Strengthening Public Finances—Fiscal Councils on the Rise

Posted by Xavier Debrun and Tidiane Kinda










The fiscal legacy of the 2008-09 economic and financial crisis has shaken the credibility of governments’ commitment to sustainable public finances. Because of their potential role in restoring fiscal credibility and increasing transparency, a new breed of institution (“fiscal councils”) has come to the forefront of the policy debate.

Fiscal councils are independent public institutions aimed at promoting sound fiscal policies through a better informed public debate and greater transparency. To that end, the councils carry out various functions, including public assessment of fiscal plans and performance, the monitoring of compliance with numerical fiscal rules, and the evaluation or preparation of macroeconomic and budgetary forecasts. These activities contribute to raising the reputational and electoral costs of undesirable policies and broken commitments, which enhances the credibility of fiscal policy.

In a recently published paper “Strengthening Post-Crisis Fiscal Credibility—Fiscal Councils on the Rise. A New Dataset”, Xavier Debrun and Tidiane Kinda review 29 institutions identified as fiscal councils across IMF member states.1 The paper documents key characteristics of fiscal councils in a new dataset, and presents preliminary evidence on their effectiveness. Information in the dataset includes fiscal councils’ governance structure (independence, composition, size, term length for high-level staff, etc.); their remits (preparation of budgetary forecasts, monitoring of fiscal rules, costing of fiscal measures, long-term fiscal sustainability analysis, etc.) as well as their main channels of influence (publication of reports, access to the media, formal consultations with parliament, etc.).

Fiscal councils on the rise

A brief glance at the new dataset reveals a growing interest in fiscal councils, particularly since the recent crisis. From only one such body in 1960—the Netherlands Bureau for Economic Policy Analysis, also known as the Central Planning Bureau—the number of councils has surged since the 2008-09 crisis, reaching 29 by the end of January 2013 (see chart below). Recently established fiscal councils include the Parliamentary Budget Offices in Canada and South Africa, the Office for Budget Responsibility in the United Kingdom, and the High Council of Public Finance in France. Although most established fiscal councils are located in advanced economies, particularly in Europe, there is growing interest in emerging markets and developing economies.2

Growing Numbers of Fiscal Councils

The datasetreveals that existing councils cover a wide variety of possible institutional forms and differ greatly in terms of size, remits and tasks. Most of the existing institutions are either attached to the

legislature (Australia, Canada, Italy, Kenya, Korea, South Africa, and the United States); the executive (Belgium, Croatia, Denmark, Netherlands, and the United Kingdom); or have been set-up as stand-alone bodies (Ireland, Portugal, Romania, Serbia, Slovak Republic, and Sweden).3 Small fiscal councils tend to have a narrower remit than larger ones, although the size of councils with a similar mandate varies considerably across countries. Smaller fiscal councils (less than 10 full-time professionals) are often tasked with the assessment of fiscal policy (e.g., Finland, Ireland, and Slovenia) while larger councils usually combine different functions including the preparation of macroeconomic and budgetary forecasts, long-term fiscal sustainability analyses, and the costing of policy measures (e.g., the Netherlands, South Korea, and the United States—see second chart below).
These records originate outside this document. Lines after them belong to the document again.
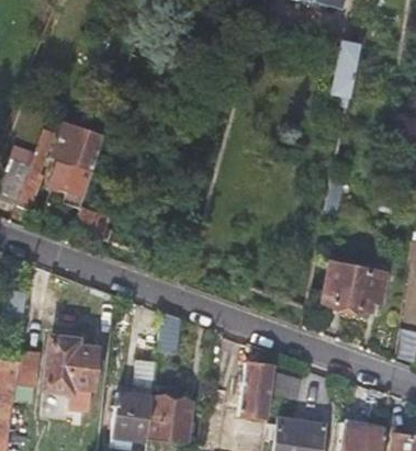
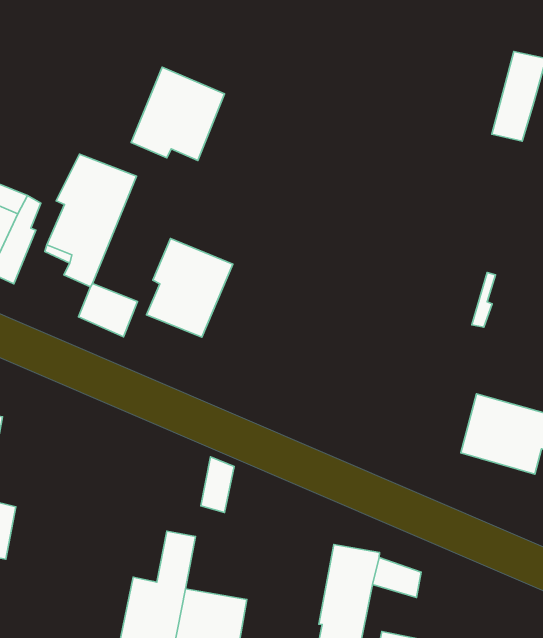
building: none -> [131,67,224,160]
building: none -> [147,238,233,337]
building: [41,336,100,391] -> none

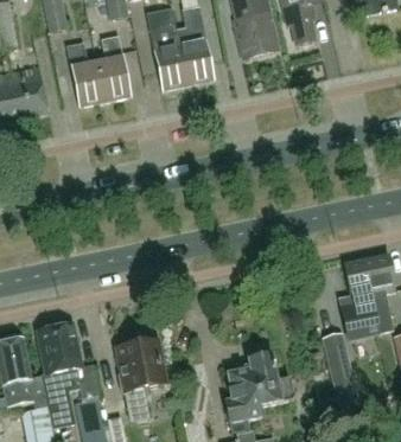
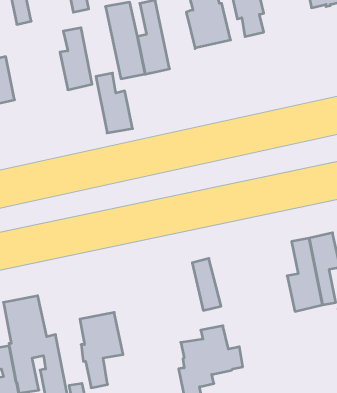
building: [65,41,104,105] -> [96,73,133,133]
building: [323,332,354,387] -> [192,258,221,310]

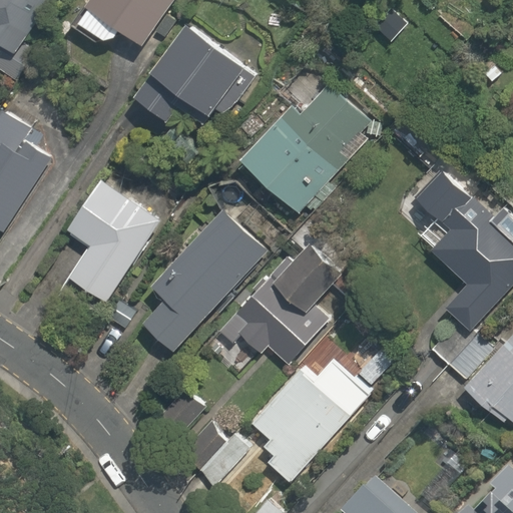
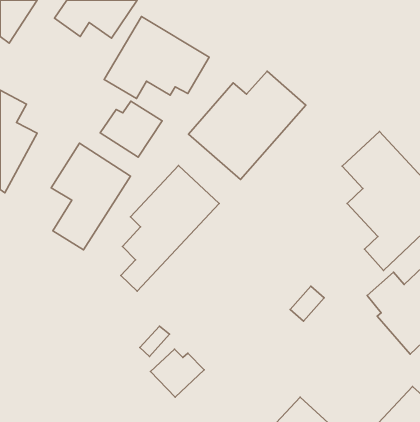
building: none -> [100,101,162,157]
building: [220,248,338,365] -> none
building: [252,366,354,482] -> none

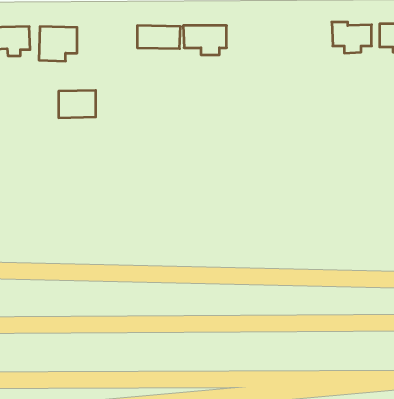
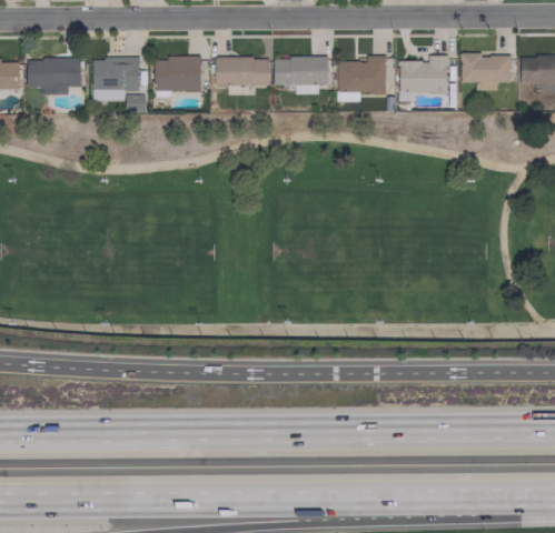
building: none -> [399,56,448,92]
building: none -> [337,57,386,101]
building: [59,90,96,118] -> [155,57,201,91]

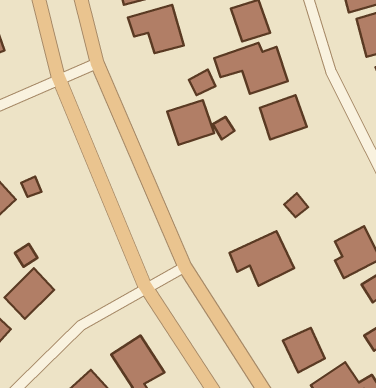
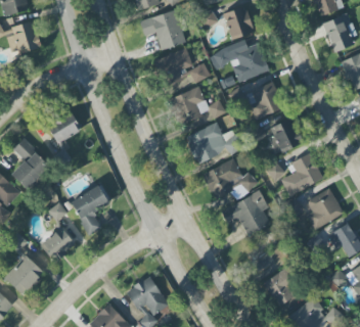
building: none -> [154,48,192,87]
building: none -> [45,109,81,144]
building: none -> [269,120,298,153]
building: none -> [184,123,239,164]
building: none -> [281,154,320,194]
building: none -> [201,158,258,200]
building: none -> [71,186,107,235]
Remits and Number of Technical Staff (FTE) in Fiscal Councils

The lack of empirical evidence on the effectiveness of fiscal councils reflects both the relatively small number of councils that have been established so far, and the absence of comparative datasets beyond European Union member states. The IMF paper addresses the second issue by using the dataset to analyze the characteristics of fiscal councils that appear to be correlated with improved fiscal performance.

Only well-designed fiscal councils appear to foster sound policies

The empirical analysis suggests that only well-designed fiscal councils are associated with stronger fiscal performance, as well as more accurate and less-biased forecasts. Key features include operational independence from politics, the provision or public assessment of budgetary forecasts, a strong presence in the public debate, and an explicit role in monitoring fiscal policy rules. The paper also highlights that countries often use fiscal councils to complement fiscal rules, not to substitute for them. Indeed, about 80 percent of countries with fiscal councils also utilize numerical fiscal rules; and the councils in these countries often monitor compliance with these rules.
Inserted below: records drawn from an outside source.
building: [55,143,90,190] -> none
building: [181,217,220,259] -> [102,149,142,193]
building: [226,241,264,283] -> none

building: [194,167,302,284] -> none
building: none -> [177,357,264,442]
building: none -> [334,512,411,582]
All key products related to this project are available on the webpage (, which includes links to the dataset and the associated working paper as well as the IMF Policy Paper on fiscal councils issued in July 2013.


1The dataset reflects information as of early 2013 and will be updated annually.

2Chile has formally established a new fiscal council in June 2013. In Europe, new legal requirements mandate most European Union member states to establish national independent bodies to monitor compliance with fiscal rules and produce, or at least assess or validate macroeconomic and budgetary forecasts.

3Stand-alone fiscal councils are the closest to the model suggested in the academic literature.